Vex in the Press
CPIs: The Small but Significant Indicators of Business Growth
Read this article in CEOWORLD Magazine
By David Robbins, Vice President, Client Consulting, Gongos, Inc.
As far as metrics are concerned, Key Performance Indicators (KPI) are deeply ingrained in the management of businesses. From the boardroom to the frontline, leaders and employees at all levels are focused on delivering against an acknowledged set of outcomes or goals. Moreover, they regularly receive quantitative feedback on their achievements against the various KPIs that their business, job function, or team have adopted. At their core, KPIs allow a company to assess precisely what the name suggests—performance.
More broadly speaking, KPIs indicate measurements companies use to gauge performance against strategic, operational, and customer-facing objectives.

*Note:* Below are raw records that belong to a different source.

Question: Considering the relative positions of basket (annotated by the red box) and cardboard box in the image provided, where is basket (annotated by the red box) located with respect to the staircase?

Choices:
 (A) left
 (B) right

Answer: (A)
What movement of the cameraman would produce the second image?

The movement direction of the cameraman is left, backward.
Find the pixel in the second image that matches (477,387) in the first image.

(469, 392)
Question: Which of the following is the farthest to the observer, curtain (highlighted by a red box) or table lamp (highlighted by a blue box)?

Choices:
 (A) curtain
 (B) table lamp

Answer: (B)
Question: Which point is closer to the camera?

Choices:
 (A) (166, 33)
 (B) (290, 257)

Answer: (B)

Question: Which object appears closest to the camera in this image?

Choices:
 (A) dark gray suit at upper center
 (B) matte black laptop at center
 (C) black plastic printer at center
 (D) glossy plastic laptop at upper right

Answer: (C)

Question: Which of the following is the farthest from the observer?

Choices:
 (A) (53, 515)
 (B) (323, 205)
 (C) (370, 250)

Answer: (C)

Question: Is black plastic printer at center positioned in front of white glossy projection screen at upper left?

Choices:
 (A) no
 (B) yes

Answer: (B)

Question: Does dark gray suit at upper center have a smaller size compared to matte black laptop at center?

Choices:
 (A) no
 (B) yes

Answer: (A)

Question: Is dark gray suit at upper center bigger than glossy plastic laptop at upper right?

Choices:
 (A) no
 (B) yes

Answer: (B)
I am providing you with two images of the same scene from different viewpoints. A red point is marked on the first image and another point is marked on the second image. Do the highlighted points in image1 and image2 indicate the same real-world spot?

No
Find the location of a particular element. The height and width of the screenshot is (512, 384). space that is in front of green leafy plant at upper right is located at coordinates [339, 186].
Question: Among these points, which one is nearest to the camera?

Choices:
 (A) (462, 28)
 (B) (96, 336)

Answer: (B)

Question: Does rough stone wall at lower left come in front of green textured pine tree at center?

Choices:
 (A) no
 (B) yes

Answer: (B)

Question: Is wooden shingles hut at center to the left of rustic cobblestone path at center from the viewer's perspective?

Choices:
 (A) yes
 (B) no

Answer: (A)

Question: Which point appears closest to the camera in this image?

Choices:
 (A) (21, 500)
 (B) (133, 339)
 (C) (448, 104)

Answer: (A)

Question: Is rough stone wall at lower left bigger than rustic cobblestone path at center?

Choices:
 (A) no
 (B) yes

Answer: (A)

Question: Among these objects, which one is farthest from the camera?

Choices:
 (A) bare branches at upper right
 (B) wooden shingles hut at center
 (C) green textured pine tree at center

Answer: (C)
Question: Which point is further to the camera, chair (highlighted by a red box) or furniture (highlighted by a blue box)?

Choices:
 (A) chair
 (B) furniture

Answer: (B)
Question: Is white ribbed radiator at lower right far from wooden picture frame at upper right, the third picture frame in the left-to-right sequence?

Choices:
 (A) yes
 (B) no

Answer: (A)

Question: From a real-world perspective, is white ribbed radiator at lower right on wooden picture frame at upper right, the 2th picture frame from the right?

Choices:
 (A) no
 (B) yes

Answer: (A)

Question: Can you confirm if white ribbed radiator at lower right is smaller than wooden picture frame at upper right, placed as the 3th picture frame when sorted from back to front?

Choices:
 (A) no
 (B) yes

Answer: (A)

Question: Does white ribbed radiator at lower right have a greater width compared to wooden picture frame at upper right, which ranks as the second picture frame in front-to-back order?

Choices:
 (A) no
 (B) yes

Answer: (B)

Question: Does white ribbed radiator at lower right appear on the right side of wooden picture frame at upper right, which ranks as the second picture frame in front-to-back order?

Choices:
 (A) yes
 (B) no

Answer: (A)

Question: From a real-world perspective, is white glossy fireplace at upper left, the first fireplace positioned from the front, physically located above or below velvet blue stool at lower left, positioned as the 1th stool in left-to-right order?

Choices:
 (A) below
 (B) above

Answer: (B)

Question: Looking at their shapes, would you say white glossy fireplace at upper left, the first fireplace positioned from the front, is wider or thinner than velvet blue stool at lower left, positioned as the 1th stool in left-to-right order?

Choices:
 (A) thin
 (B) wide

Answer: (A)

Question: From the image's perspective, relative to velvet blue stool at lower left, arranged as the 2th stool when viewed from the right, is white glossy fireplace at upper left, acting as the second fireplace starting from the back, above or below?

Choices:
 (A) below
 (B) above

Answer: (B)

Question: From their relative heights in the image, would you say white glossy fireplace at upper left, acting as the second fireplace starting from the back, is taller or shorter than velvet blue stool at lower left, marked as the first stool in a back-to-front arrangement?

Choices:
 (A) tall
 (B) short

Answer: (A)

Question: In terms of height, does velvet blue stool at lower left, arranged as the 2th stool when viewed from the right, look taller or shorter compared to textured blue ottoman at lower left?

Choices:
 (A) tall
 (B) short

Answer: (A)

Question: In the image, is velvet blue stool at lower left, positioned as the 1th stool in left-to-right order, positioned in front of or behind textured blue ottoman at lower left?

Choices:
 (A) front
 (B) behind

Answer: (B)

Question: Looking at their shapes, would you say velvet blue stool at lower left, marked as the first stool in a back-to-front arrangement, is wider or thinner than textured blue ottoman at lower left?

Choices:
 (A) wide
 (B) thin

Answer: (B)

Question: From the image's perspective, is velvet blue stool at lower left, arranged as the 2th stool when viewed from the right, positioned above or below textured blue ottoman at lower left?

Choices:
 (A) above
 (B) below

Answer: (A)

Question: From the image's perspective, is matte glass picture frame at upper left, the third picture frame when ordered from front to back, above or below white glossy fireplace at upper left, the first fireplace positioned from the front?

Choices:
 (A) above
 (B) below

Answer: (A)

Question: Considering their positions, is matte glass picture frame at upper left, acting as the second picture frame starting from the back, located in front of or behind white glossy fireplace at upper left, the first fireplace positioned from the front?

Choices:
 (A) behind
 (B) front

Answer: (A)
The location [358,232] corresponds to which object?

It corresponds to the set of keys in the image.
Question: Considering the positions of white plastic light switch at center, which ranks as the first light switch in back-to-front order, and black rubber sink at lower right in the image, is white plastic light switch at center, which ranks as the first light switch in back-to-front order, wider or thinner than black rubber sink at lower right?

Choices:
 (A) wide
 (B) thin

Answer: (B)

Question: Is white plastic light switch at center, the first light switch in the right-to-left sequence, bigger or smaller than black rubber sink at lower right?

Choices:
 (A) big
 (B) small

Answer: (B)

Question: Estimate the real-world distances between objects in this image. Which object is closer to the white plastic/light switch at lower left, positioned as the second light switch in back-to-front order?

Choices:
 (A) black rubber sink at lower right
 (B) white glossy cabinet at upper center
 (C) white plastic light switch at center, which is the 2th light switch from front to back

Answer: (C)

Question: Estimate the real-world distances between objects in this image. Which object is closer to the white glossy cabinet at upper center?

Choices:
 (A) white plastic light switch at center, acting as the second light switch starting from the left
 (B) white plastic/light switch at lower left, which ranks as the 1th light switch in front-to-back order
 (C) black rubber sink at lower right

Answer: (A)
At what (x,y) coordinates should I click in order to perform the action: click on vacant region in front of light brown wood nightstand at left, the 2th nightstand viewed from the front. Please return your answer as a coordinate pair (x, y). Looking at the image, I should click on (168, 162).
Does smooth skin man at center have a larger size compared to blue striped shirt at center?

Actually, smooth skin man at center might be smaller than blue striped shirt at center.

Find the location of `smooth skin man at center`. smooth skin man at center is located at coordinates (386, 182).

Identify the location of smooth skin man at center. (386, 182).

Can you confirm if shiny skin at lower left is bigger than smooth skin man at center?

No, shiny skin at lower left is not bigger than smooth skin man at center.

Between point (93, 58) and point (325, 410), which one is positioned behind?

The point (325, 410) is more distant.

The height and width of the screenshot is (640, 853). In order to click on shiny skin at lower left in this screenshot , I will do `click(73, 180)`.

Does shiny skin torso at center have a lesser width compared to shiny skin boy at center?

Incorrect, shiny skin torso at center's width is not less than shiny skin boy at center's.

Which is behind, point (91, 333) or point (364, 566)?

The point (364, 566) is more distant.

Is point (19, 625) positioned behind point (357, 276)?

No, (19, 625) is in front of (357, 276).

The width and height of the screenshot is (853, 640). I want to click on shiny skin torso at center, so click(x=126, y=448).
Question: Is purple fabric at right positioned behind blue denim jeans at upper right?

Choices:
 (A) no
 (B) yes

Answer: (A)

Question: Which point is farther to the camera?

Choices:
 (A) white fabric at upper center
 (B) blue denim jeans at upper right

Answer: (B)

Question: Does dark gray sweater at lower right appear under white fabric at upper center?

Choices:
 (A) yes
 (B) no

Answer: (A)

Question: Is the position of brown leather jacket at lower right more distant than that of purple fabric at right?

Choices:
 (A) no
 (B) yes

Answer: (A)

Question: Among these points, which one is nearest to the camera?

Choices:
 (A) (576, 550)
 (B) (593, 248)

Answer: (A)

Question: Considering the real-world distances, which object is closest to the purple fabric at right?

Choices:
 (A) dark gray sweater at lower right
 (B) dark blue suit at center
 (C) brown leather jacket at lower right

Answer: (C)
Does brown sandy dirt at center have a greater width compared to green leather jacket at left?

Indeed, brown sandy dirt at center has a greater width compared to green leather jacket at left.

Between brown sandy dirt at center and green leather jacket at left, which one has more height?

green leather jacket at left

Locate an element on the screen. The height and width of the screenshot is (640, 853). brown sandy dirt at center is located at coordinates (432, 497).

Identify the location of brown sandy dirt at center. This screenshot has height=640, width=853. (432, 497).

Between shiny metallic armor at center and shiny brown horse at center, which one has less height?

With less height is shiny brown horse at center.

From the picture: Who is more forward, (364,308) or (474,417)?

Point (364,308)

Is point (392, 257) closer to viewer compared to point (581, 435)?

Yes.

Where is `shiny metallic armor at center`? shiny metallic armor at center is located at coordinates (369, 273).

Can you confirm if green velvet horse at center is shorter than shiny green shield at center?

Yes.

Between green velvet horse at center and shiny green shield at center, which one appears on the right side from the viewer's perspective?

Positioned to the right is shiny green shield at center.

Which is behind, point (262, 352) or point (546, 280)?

The most common largely revolve around two types of financial objectives: revenue and profitability. A third class of KPIs can also be described as measures of asset efficiency. Asset efficiency KPIs allow companies to gauge performance across a host of other assets critical to business success, from cashflow, real-estate investments, employee engagement and retention, to measures of that are focused on the quality of products, services, and the customer experience.
At the end of the day, all KPIs generally share the same defining and common characteristics that make them valuable for businesses. Namely, they are evaluative in nature—and allow companies to measure how well they are delivering against their stated goals and priorities. When KPI performance falls short, businesses invest enormous amounts of effort to determine why, and implement targeted solutions to ensure the desired performance threshold is achieved.
While KPIs have become an invaluable tool for businesses to help guide them in ways that best ensure goals and objectives are met, they can often lead businesses to lose sight of their most precious asset—their customers.
Internalizing the Issue
Take for example the company you work for and the KPIs you personally execute against and ask yourself this question: If your company increased their performance on these KPIs by >10% over the target, who would benefit from the outcome, your business, or your customers? The answer is inevitably your business.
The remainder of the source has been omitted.